Reg enlisted for WW1 on March 1st 1915 in Ballarat. He joined the 6th Field Ambulance. He was 18 years old and still a schoolboy at the time of enlistment. His unit embarked from Melbourne, Victoria on board HMAT A31 Ajana on the 4th of June 1915. On the 17th of July 1916, he was appointed Lance Corporal. He was promoted to Corporal on the 14th of January 1917, and then to Sergeant on the 1st of April 1917.
He was awarded the Military Medal on the 8th of August 1916 for the Battle of Pozieres. The citation reads “ For great gallantry as a stretcher bearer under heavy fire and continuing to work practically bare foot. During the attack at Pozieres he rescued a man from the danger area of a gas barrage and a few minutes later dressed and removed the same man and two stretcher bearers wounded by shrapnel. His conduct has already been bought to notice at ANZAC.”
He was awarded the Bar for the Military Medal on the 26th of September 1917 for the battle at Polygon Wood. He went on night duty on the 25th of September at the Culvert and moved up to Polygon Wood near Ypres on the 26th.He left his bearers in a safe position and went out alone to find the RAP which had moved up without leaving any location. Under intense shell and MG fire, being absent for two hours under fire, he returned, bought his bearers up and evacuated men who had been there for two days. By his courage and determination he re-established a line of evacuation which had broken down and kept the posts clear of wounded.
He was wounded November 1917 with severe shrapnel wounds to right side of his body. However his life was saved when the New Testament bible he carried in his top pocket actually stopped a bullet that would have killed him. He was sent to the 1st Western General Hospital. He had survived Gallipoli and the Western Front and returned to Australia on the troopship Orontes 10th of March 1918.
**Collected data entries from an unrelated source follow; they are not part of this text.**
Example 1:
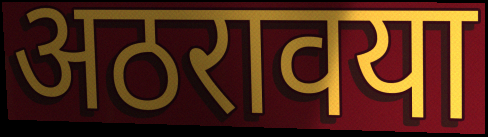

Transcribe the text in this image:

अठरावया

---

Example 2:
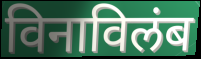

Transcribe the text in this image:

विनाविलंब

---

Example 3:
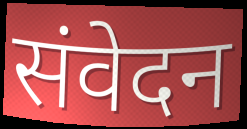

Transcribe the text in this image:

संवेदन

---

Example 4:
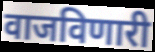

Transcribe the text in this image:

वाजविणारी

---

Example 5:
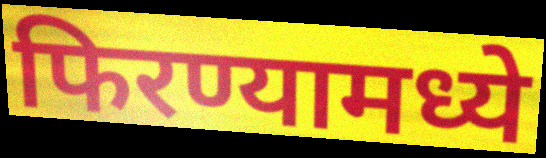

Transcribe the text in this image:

फिरण्यामध्ये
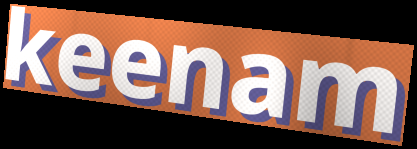
keenam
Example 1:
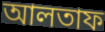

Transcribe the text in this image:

আলতাফ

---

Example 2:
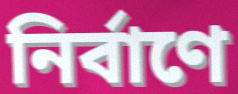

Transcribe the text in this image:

নির্বাণে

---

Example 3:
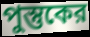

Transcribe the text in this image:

পুস্তুকের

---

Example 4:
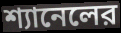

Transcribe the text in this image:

শ্যানেলের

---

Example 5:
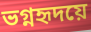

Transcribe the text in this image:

ভগ্নহৃদয়ে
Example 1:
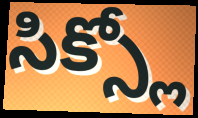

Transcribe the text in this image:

సిక్స్లో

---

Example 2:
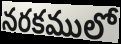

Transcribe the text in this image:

నరకములో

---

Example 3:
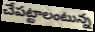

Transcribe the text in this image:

చేపట్టాలంటున్న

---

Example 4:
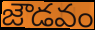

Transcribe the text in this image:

జౌడవం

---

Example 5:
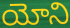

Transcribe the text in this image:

యోని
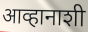
आव्हानाशी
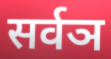
सर्वञ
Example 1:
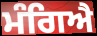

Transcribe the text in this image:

ਮੰਗਿਐ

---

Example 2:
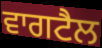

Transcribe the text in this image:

ਵਾਗਟੈਲ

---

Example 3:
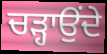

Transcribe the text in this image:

ਚੜ੍ਹਾਉਂਦੇ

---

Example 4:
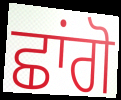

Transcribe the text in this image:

ਛਾਂਗੋ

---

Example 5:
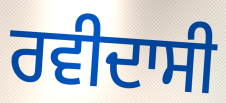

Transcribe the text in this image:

ਰਵੀਦਾਸੀ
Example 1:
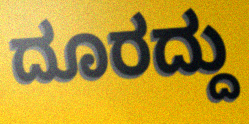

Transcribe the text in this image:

ದೂರದ್ದು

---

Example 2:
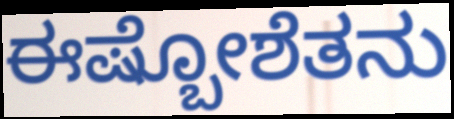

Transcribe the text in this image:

ಈಷ್ಬೋಶೆತನು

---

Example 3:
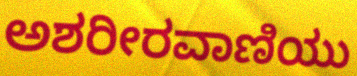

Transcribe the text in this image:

ಅಶರೀರವಾಣಿಯು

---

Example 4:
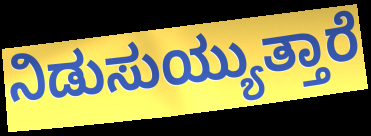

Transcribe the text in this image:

ನಿಡುಸುಯ್ಯುತ್ತಾರೆ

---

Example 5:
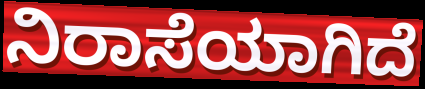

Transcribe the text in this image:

ನಿರಾಸೆಯಾಗಿದೆ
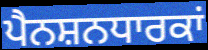
ਪੈਨਸ਼ਨਧਾਰਕਾਂ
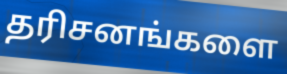
தரிசனங்களை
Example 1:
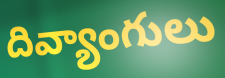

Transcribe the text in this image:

దివ్యాంగులు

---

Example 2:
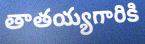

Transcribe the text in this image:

తాతయ్యగారికి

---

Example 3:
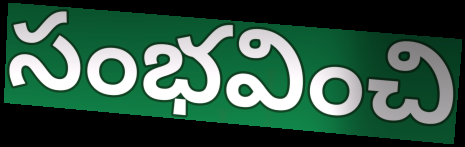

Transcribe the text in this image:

సంభవించి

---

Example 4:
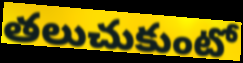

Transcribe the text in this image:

తలుచుకుంటో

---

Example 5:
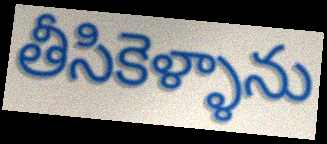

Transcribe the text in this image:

తీసికెళ్ళాను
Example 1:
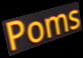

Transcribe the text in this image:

Poms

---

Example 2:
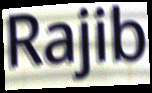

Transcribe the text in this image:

Rajib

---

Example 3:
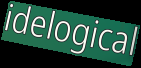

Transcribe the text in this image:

idelogical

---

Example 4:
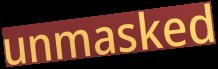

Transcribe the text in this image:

unmasked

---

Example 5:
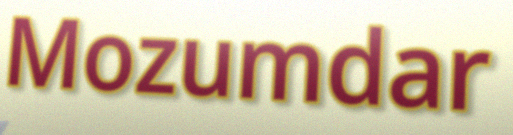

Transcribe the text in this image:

Mozumdar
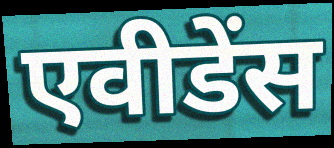
एवीडेंस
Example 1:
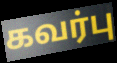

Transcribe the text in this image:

கவர்பு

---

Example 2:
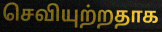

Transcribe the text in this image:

செவியுற்றதாக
He was discharged on 25th of October 1918 and returned to Australia. During WW2 he became Welfare officer at Greta Soldier’s camp in NSW and was part of a Christian Missionary group SGM Australia. He died on 6th of April 1982 in NSW.
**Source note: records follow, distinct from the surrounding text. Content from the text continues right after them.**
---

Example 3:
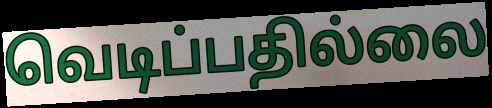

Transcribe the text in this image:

வெடிப்பதில்லை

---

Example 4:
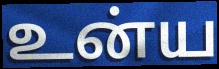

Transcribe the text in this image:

உன்ய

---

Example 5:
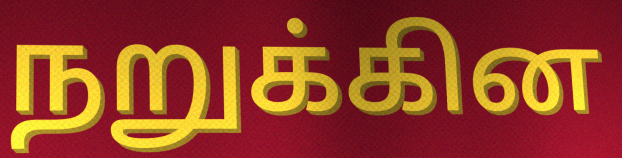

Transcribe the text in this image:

நறுக்கின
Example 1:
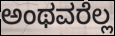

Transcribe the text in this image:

ಅಂಥವರೆಲ್ಲ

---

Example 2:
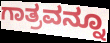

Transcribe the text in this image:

ಗಾತ್ರವನ್ನೂ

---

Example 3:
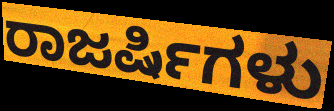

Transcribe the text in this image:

ರಾಜರ್ಷಿಗಳು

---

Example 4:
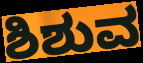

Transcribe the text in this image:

ಶಿಶುವ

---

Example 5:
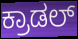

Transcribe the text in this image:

ಕ್ರಾಡಲ್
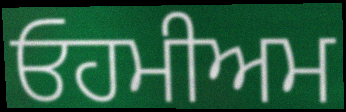
ਓਹਮੀਅਮ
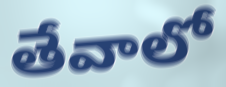
తేవాలో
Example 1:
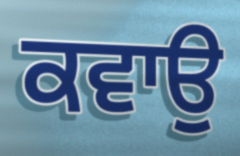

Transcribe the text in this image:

ਕਵਾਉ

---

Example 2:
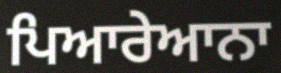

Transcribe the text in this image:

ਪਿਆਰੇਆਨਾ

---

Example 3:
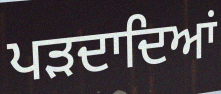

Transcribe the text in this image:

ਪੜਦਾਦਿਆਂ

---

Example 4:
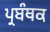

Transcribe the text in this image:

ਪ੍ਰਬੰਥਕ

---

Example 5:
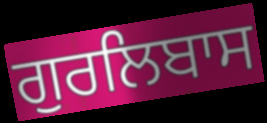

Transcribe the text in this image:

ਗੁਰਲਿਬਾਸ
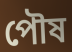
পৌষ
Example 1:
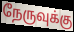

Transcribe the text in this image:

நேருவுக்கு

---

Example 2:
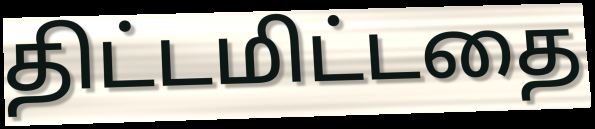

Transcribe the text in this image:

திட்டமிட்டதை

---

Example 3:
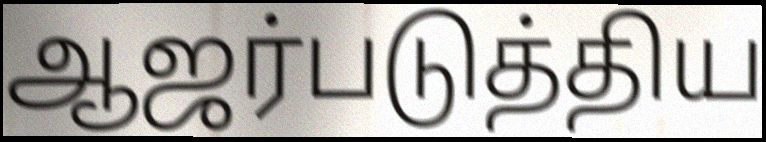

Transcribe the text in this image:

ஆஜர்படுத்திய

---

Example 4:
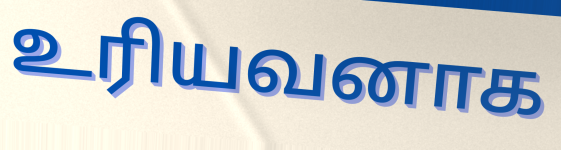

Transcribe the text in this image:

உரியவனாக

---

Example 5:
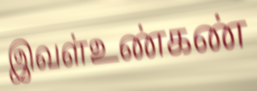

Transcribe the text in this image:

இவள்உண்கண்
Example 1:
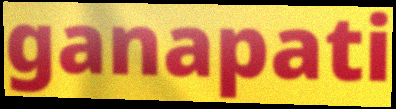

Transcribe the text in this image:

ganapati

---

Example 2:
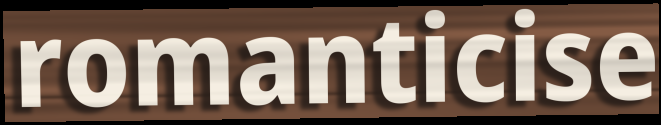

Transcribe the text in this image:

romanticise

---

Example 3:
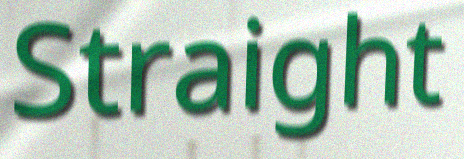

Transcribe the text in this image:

Straight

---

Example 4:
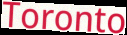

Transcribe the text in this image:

Toronto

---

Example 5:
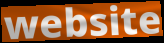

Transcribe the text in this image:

website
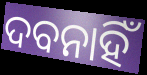
ଦବନାହିଁ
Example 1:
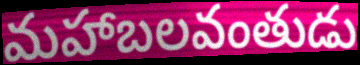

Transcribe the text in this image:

Kyabram Free Press and Rodney and Deakin Shire Advocate (Vic. : 1914 – 1918), Friday 4 February 1916, page 4 Soldiers Letter Bag.
THE BRAVE CONDUCT OF “TWO KIDS.” DUDLEY BAIRD AND REG. HIND FACE A HAIL OF BULLETS.
Following is an extract from Harry Ellingsen letter to his father, dated December 10th, 1915, Egypt :
“I was talking to Dick Dowrie (in the hospital) for a long while, and he was telling me of some of the doings of our lads over on the Hill. He has only come back a week and he was saying that he thinks a few of the 6th Ambulance chaps are sure to be mentioned in dispatches. He specially mentioned Benson, Reg. Hind, and Dud Baird (Wyuna). Their pluck, self-sacrifice and level headedness under fire have been the admiration of all they have come in contact with. Two days before Dick came away from Anzac they received word for a stretcher party to proceed to the A.M.C., just at the time when there was an absolute hail of shrapnel and explosive bullets. Anyhow, Reg. and Dud grabbed a stretcher and set off across this bullet-swept area at a great pace, until they reached their destination about 1 mile away. From this dugout they were watched by different ones, expecting them to be shot down a thousand times, but such was not the case. They arrived safely, but well done out; in fact, they had to lie down to recover themselves. While they were doing so the A.T.C. chaps loaded their stretcher and picked it up, preparing to take their wounded comrade back to the A.M.C. dressing station. They hadn’t taken more than a dozen steps when one of them was shot dead. Immediately Reg and Dud took their stretcher to a place of safety; once more crossing the open space full of the flying messengers of death. Now, don’t you think it bonza that these two kids were able to carry out such a contract under such circumstances.”